UK University Ranking Reveals Global Health Neglect

Thursday, January 29, 2015

The United Kingdom’s top medical research universities spend just two per cent of their health research budgets on work related to health in developing countries, according to a study launched last week.

The UK University Global Health Research League Table is the first public index to assess and rank the UK’s top 25 universities — in terms of public funding for medical research — according to how much they spend on global health and neglected diseases as a proportion of their total medical research funding.

The data behind the table show how little goes on neglected diseases: the average spend is just 1.7 per cent of the total budget for academic medical research.

Funding is also skewed towards a handful of universities, according to the table, which was launched last week (21 January). Three-quarters of all UK research funding on neglected diseases is spent by five universities: the London School of Hygiene & Tropical Medicine, the University of Liverpool, the University of Oxford, Imperial College London, and King’s College London.

These five institutions spend between ten and 68 per cent of their medical research budgets on neglected diseases, with the London School of Hygiene & Tropical Medicine topping the rankings.
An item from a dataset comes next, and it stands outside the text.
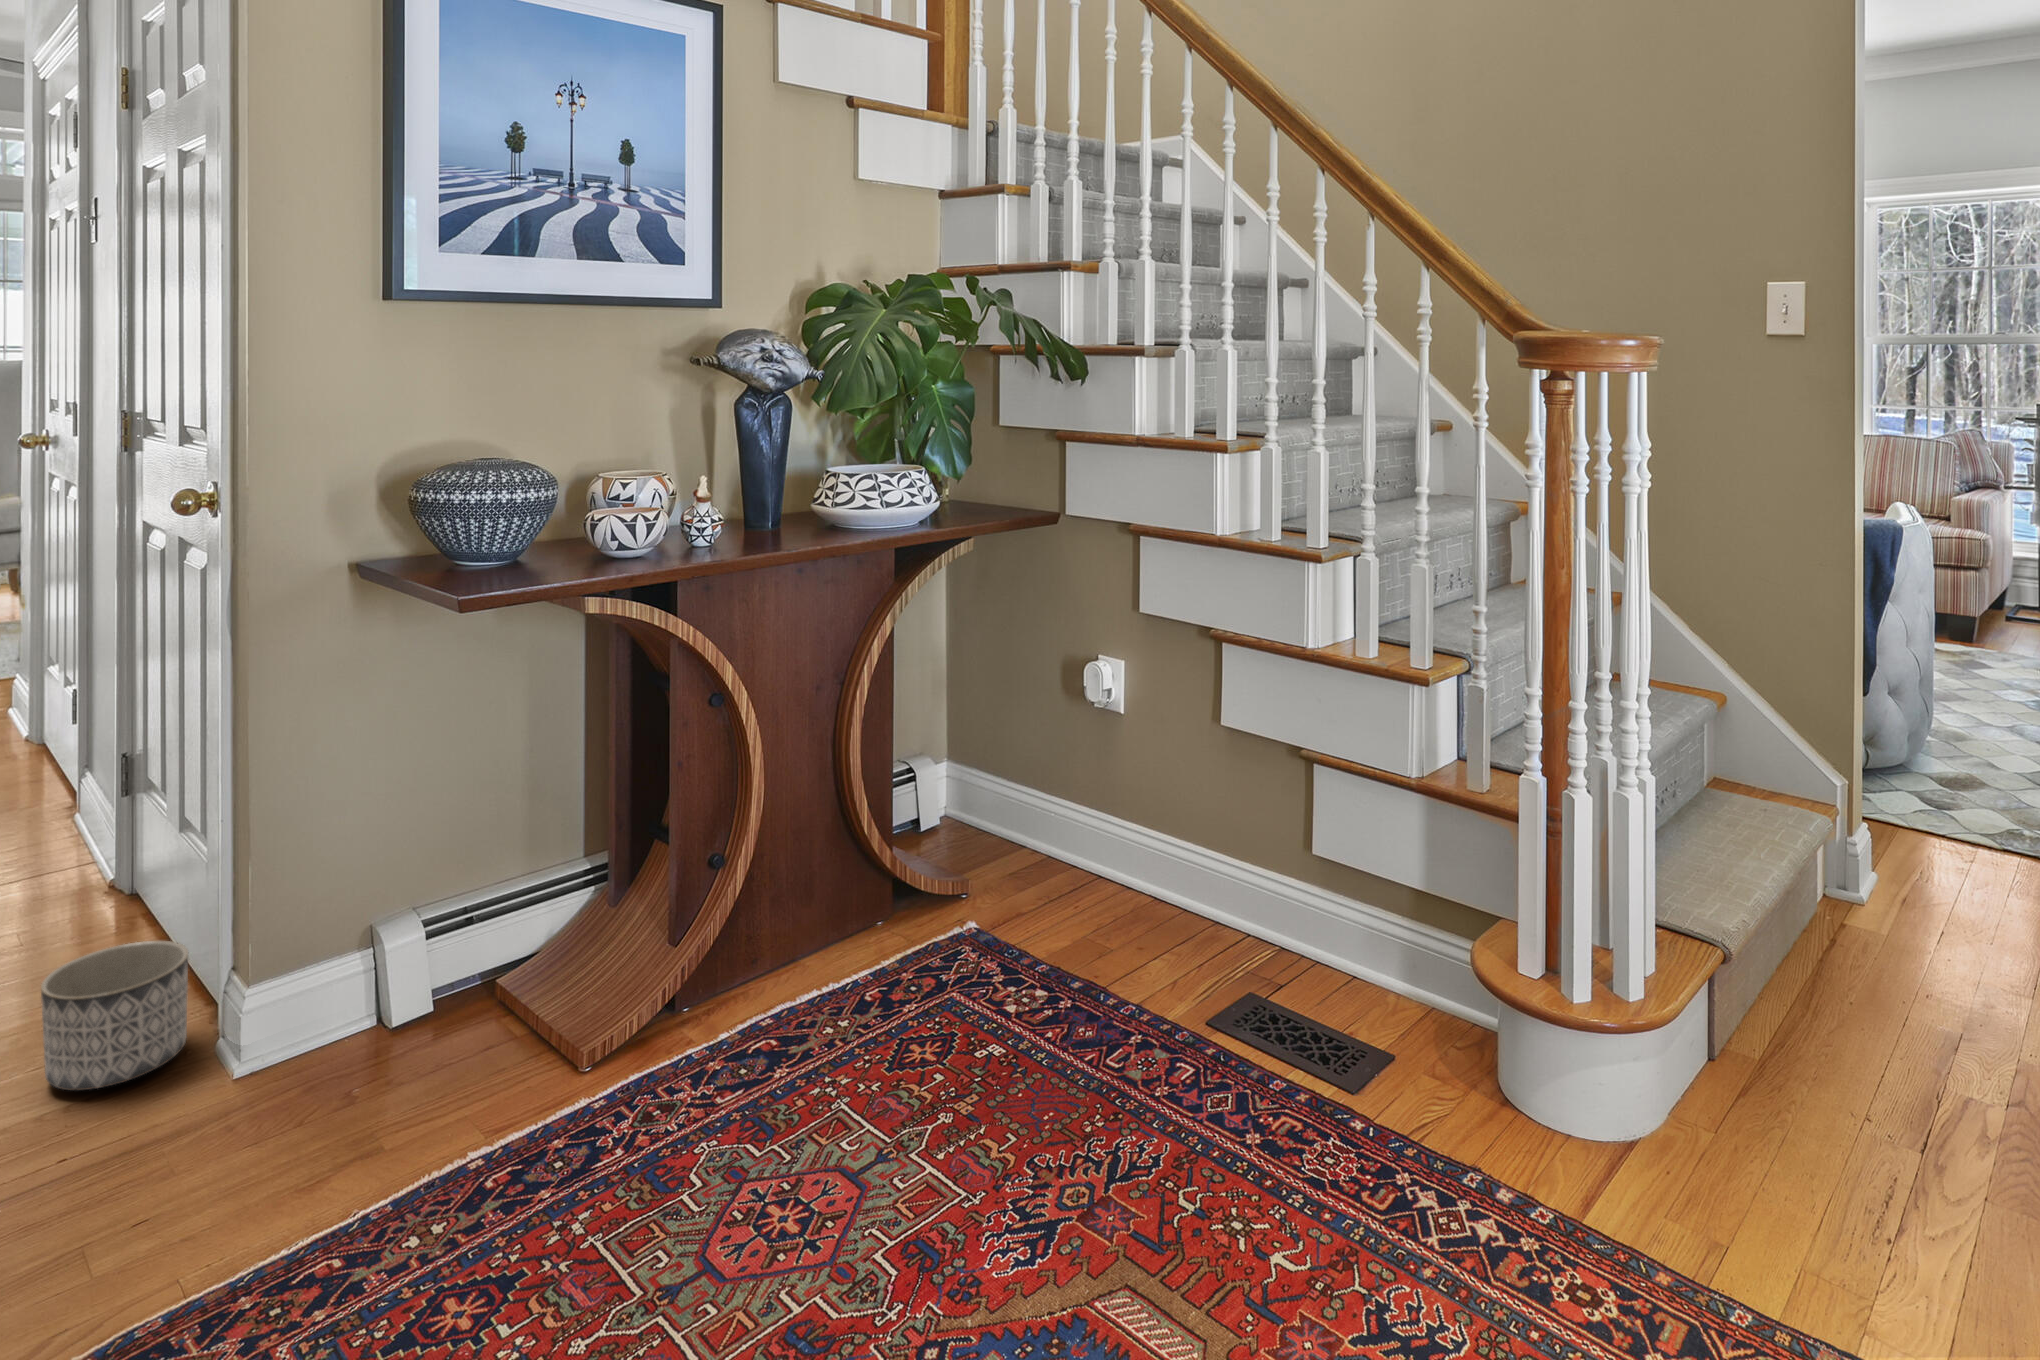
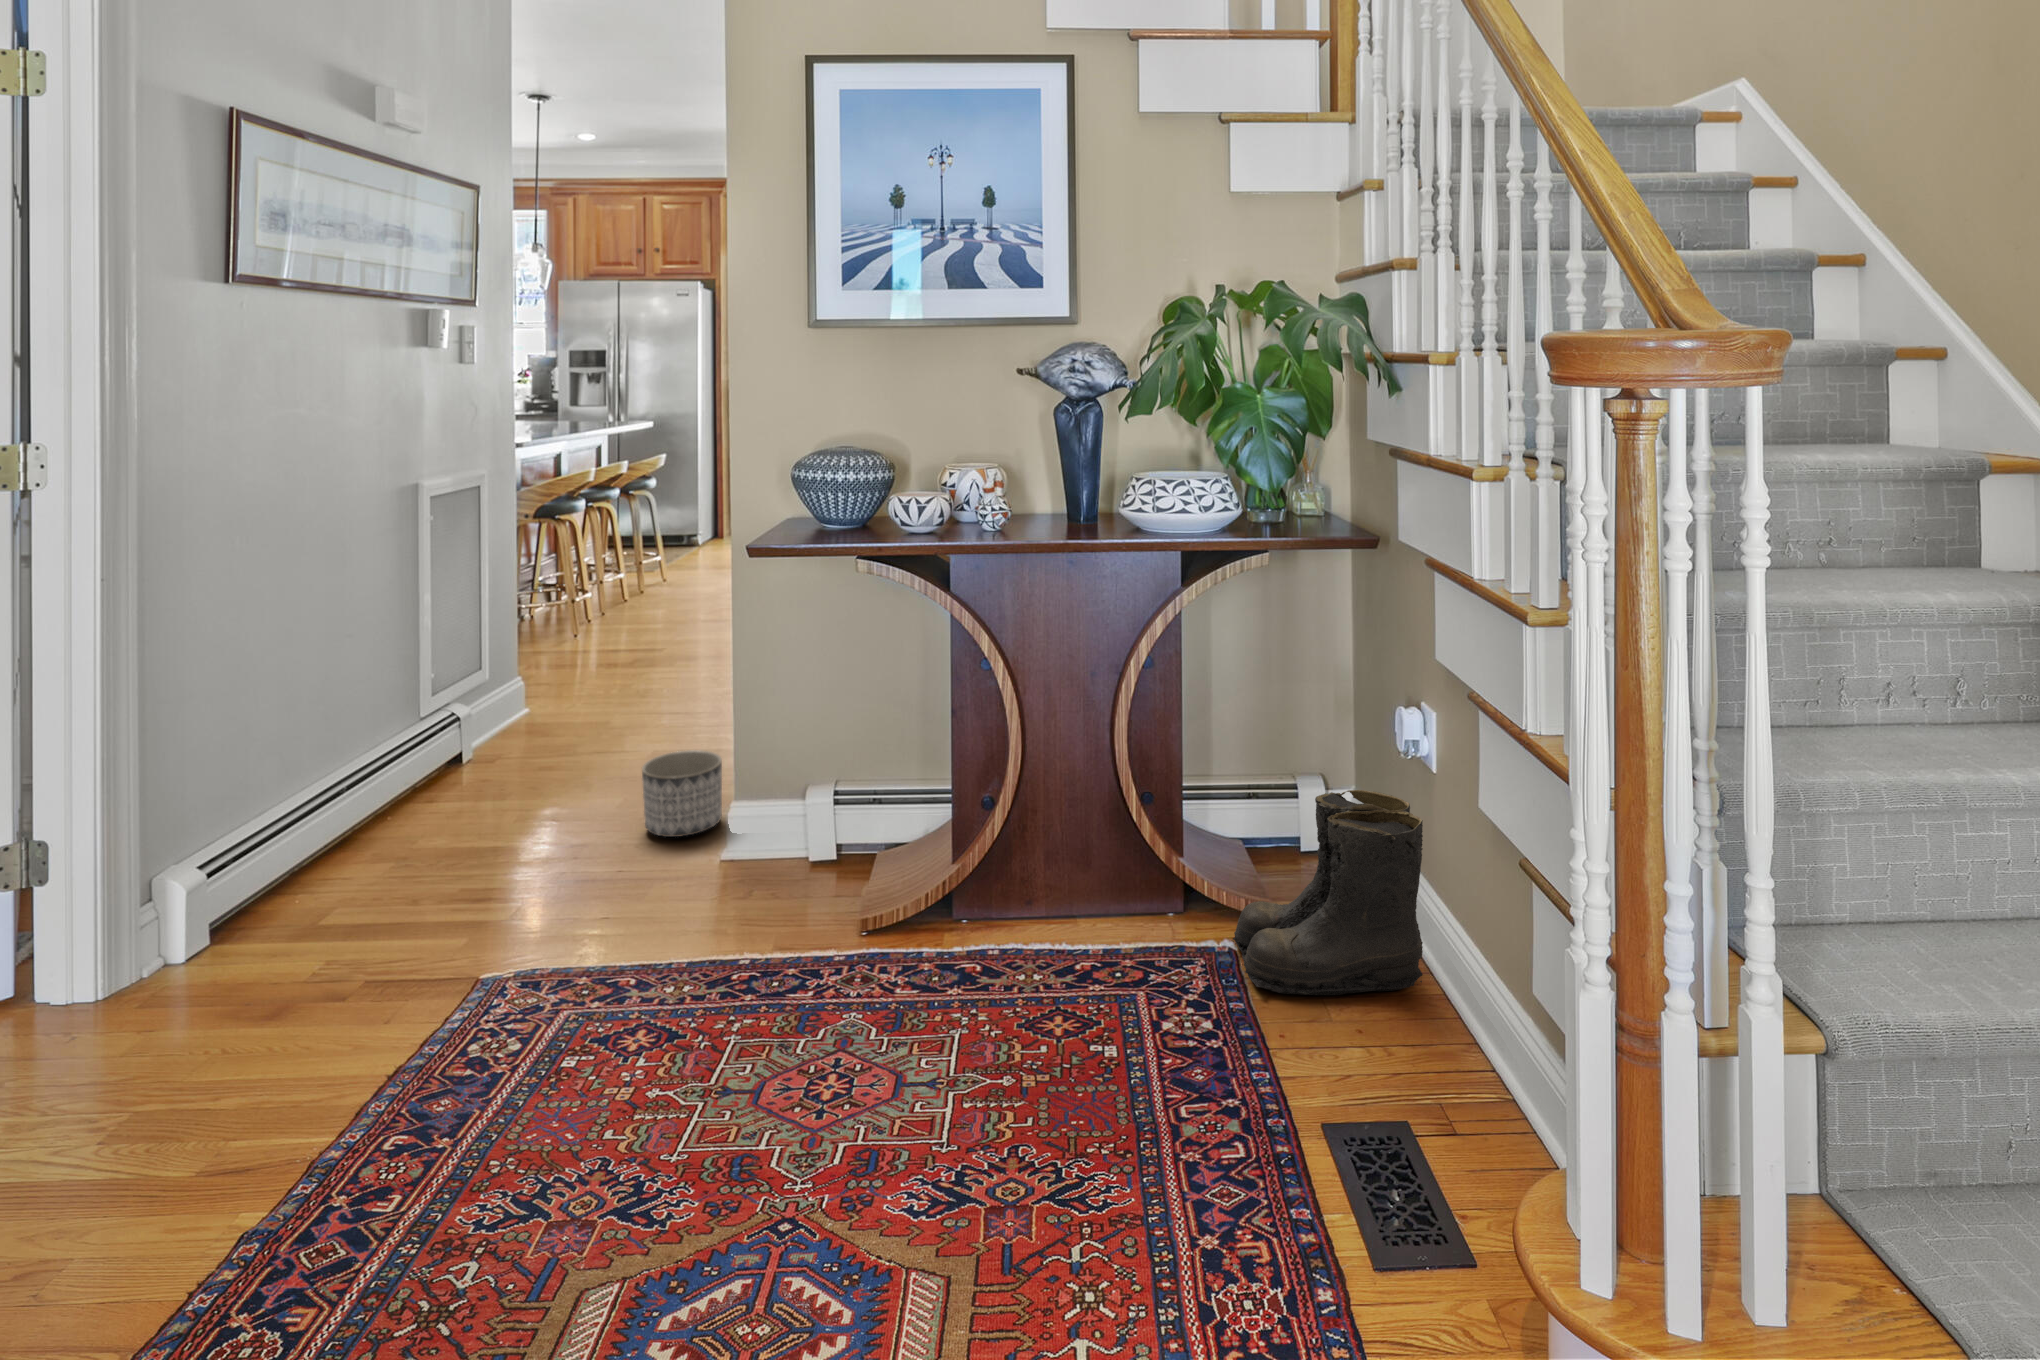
boots: none [971,745,1154,951] -> present [1233,790,1423,995]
But outside the top five, the numbers drop dramatically: 17 of the 25 universities assessed spend less than four per cent of their medical research funding on neglected diseases.

The project is a collaboration between Medsin-UK, a student global health network, and the UK branch of Universities Allied for Essential Medicines (UAEM), an international student-led NGO calling for global health research and intellectual property reform at universities.